County schools’ spokesman Derek Turner said the state gave the system just one of the waiver days. So, he said, “we had to add one day to the end of the school year, so June 20 will now be a school day.”
Some parents, who planned their summer vacations expecting the school year would be wrapped up on June 17, were not happy.
“We’re hearing feedback on social media about the addition of the half-day,” Turner said. “But we want to provide as much instructional time to our students as possible.”
But on the final day of school — with just a half-day scheduled — does anything of value happen? Are kids really benefiting from the extra day?
“Our teachers are smart and creative, and they know exactly how to motivate their students to engage in educational content,” Turner said.
Jayne Ellsperman, president-elect of the National Association of Secondary School Principals, said the last day in high school is very important. Final exams might be juggled, but the focus is still on the academics.
“Oftentimes, in order for students to earn credit, they have to be present a certain of number of class periods — and depending on where you live in the county, that could in fact determine whether or not students get credit for the school year,” Ellsperman said.
Parents may feel that requirement is ridiculous, but schools are trying to ensure that the state-required standards are met, Ellsperman said.
Ann Dolin, president of Educational Connections Tutoring and a former teacher herself, said the last day of school is an important day for students at all levels.
For high school students, it’s often a day to make up any missed exams.
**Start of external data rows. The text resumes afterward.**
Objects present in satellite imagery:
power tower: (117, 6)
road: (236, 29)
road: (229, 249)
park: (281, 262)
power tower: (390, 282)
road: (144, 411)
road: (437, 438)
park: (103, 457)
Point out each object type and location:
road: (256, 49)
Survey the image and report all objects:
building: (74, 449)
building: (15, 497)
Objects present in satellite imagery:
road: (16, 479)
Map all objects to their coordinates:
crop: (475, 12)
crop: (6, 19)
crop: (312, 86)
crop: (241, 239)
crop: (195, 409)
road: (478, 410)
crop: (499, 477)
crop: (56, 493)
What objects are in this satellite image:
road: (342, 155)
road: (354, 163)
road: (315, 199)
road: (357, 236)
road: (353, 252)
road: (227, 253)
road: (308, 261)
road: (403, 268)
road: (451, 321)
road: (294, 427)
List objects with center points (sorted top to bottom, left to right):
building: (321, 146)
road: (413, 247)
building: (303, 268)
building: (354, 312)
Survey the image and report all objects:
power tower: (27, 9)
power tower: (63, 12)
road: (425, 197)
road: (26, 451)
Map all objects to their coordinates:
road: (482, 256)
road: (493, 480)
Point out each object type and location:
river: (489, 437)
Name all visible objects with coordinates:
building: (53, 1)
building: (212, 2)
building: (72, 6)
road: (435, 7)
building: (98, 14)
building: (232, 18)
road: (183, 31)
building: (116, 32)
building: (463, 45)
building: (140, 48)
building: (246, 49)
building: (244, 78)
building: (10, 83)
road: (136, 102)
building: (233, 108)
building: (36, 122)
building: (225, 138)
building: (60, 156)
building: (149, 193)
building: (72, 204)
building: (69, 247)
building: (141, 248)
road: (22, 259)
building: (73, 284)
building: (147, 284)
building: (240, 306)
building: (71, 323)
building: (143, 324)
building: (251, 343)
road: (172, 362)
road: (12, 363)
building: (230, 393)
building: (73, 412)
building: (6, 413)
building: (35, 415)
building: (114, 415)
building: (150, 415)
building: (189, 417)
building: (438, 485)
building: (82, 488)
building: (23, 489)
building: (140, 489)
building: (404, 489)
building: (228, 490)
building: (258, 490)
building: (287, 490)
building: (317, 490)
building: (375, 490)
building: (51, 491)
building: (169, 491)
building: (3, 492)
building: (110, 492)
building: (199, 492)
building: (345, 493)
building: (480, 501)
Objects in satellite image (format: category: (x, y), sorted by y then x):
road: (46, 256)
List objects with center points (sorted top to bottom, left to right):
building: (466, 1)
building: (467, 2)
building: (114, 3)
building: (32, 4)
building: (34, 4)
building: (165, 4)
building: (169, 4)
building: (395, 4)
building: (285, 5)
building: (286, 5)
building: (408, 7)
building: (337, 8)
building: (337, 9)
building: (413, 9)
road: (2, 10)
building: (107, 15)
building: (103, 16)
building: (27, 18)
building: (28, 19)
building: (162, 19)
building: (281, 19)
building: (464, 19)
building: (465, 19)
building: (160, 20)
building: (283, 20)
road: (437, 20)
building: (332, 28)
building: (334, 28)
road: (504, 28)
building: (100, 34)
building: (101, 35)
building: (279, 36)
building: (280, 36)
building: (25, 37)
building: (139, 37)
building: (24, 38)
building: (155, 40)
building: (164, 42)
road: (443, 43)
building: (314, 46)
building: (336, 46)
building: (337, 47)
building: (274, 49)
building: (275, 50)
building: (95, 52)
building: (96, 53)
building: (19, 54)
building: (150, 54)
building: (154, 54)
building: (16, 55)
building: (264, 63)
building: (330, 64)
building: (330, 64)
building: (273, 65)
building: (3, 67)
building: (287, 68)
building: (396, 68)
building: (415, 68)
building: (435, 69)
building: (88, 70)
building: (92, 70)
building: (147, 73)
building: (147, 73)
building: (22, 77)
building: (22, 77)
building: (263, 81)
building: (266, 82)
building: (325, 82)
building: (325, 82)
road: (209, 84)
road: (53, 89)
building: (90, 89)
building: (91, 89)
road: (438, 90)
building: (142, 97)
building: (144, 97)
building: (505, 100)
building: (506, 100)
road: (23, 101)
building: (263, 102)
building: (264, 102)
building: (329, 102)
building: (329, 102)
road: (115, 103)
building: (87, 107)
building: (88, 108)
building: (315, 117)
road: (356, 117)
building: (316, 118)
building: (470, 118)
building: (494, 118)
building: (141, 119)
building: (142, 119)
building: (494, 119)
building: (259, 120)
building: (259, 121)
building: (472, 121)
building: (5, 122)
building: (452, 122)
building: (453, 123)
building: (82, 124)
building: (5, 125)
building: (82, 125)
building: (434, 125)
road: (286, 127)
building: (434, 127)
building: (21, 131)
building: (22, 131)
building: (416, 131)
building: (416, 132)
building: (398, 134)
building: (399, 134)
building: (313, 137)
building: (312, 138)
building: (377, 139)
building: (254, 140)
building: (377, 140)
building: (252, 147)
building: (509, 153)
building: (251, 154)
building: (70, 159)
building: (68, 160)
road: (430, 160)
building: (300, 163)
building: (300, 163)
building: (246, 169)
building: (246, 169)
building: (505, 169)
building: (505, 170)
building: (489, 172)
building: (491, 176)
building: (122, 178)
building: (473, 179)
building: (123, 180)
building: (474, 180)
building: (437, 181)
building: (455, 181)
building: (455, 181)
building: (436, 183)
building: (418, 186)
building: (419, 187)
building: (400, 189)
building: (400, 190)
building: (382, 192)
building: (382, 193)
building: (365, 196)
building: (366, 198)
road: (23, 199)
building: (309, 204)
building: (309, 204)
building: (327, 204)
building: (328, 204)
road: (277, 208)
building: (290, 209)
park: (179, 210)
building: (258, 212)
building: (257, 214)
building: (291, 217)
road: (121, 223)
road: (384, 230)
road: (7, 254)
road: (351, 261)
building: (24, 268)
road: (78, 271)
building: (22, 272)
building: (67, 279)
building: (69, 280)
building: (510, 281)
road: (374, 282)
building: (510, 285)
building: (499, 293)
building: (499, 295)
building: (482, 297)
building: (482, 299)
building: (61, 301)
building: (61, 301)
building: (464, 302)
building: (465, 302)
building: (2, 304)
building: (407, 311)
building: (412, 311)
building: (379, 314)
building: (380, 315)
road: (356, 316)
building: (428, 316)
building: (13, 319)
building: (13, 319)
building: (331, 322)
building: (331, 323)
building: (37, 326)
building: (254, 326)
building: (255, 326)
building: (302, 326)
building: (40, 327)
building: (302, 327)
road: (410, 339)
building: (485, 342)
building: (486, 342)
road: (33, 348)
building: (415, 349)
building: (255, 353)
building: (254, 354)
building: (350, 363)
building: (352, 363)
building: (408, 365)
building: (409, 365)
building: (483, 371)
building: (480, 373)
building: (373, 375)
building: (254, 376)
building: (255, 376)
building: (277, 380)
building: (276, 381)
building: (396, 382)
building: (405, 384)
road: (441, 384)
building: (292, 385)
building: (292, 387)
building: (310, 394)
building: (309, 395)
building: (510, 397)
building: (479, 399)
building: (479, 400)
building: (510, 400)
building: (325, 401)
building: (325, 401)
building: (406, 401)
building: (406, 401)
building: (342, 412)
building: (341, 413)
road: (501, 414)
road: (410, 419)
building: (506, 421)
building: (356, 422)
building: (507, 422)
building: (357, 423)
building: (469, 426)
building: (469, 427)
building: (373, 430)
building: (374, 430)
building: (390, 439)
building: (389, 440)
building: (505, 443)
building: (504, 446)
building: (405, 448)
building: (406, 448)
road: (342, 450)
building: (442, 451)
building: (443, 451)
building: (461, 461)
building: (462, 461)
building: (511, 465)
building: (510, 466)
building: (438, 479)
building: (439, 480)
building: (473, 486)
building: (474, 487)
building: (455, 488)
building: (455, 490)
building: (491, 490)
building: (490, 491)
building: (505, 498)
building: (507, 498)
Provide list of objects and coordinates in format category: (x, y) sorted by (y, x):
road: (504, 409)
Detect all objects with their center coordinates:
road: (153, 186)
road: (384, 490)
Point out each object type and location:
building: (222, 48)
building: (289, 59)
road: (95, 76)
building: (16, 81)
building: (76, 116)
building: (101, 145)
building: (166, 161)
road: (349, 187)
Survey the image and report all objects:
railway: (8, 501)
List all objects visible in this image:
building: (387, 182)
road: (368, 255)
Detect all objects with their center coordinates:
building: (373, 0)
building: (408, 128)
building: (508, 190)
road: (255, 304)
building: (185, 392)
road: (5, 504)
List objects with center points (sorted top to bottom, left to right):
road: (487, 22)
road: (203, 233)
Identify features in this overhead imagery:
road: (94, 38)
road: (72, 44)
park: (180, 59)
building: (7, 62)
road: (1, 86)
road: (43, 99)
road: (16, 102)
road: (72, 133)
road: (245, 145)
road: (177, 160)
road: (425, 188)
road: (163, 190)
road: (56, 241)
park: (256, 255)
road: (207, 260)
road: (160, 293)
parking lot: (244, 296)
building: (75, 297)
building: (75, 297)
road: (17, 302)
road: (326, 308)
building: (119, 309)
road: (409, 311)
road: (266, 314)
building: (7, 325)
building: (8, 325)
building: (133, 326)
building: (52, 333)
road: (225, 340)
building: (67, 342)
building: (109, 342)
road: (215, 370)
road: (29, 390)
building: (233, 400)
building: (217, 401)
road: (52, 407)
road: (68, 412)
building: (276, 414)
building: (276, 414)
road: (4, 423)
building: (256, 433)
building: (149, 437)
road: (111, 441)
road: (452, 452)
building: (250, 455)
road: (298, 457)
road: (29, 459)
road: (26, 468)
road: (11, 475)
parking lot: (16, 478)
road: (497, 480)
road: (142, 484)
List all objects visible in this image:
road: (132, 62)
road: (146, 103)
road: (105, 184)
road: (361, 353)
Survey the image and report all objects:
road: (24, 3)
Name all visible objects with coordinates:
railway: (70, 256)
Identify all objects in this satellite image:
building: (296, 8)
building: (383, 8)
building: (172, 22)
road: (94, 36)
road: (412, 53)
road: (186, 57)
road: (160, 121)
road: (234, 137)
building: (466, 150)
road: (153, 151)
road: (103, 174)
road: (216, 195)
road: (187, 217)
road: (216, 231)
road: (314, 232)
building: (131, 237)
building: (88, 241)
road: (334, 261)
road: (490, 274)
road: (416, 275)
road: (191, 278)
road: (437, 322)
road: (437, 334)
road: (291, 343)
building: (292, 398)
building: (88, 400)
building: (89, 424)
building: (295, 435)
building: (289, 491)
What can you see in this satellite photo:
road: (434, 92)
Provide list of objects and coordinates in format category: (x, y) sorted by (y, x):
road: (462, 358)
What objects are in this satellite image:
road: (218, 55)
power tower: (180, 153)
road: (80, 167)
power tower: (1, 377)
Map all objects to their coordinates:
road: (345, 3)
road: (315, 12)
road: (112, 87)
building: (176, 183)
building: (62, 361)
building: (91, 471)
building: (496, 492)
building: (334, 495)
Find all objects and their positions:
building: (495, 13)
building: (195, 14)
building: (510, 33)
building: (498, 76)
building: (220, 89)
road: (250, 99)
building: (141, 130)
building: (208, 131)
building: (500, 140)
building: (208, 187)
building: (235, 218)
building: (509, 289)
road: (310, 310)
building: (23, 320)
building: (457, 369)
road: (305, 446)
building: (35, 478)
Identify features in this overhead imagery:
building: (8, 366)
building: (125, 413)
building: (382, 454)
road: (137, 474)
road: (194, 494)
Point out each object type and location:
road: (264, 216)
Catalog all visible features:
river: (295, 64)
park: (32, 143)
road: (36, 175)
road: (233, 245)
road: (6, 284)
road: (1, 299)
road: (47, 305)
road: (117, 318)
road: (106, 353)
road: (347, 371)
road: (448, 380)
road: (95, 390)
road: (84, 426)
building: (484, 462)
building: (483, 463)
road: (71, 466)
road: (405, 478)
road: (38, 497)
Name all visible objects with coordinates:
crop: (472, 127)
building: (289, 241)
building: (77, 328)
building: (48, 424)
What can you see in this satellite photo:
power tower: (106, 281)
But the little kids benefit, too.
“For younger students, for elementary and middle school, there’s actually value in saying goodbye to your friends. It provides closure for students,” Dolin said.
Dolin said school is not just an academic experience: “It’s a place where kids make long-lasting friends, and it’s a chance for them to practice their social skills.
Kids need closure when going from elementary to middle school, or from middle school to high school.
For many students, it’s a chance to reflect on the growth they’ve experienced during the year. Dolin said when she taught, children made a point of saying goodbye to their teachers.
“At the end of the year, kids came to me — sometimes with tears in their eyes — to say they’d had a great year,” Dolin said.
The last day of school typically sees a reduction in attendance. Turner said last year’s attendance rates were down by 16 percent.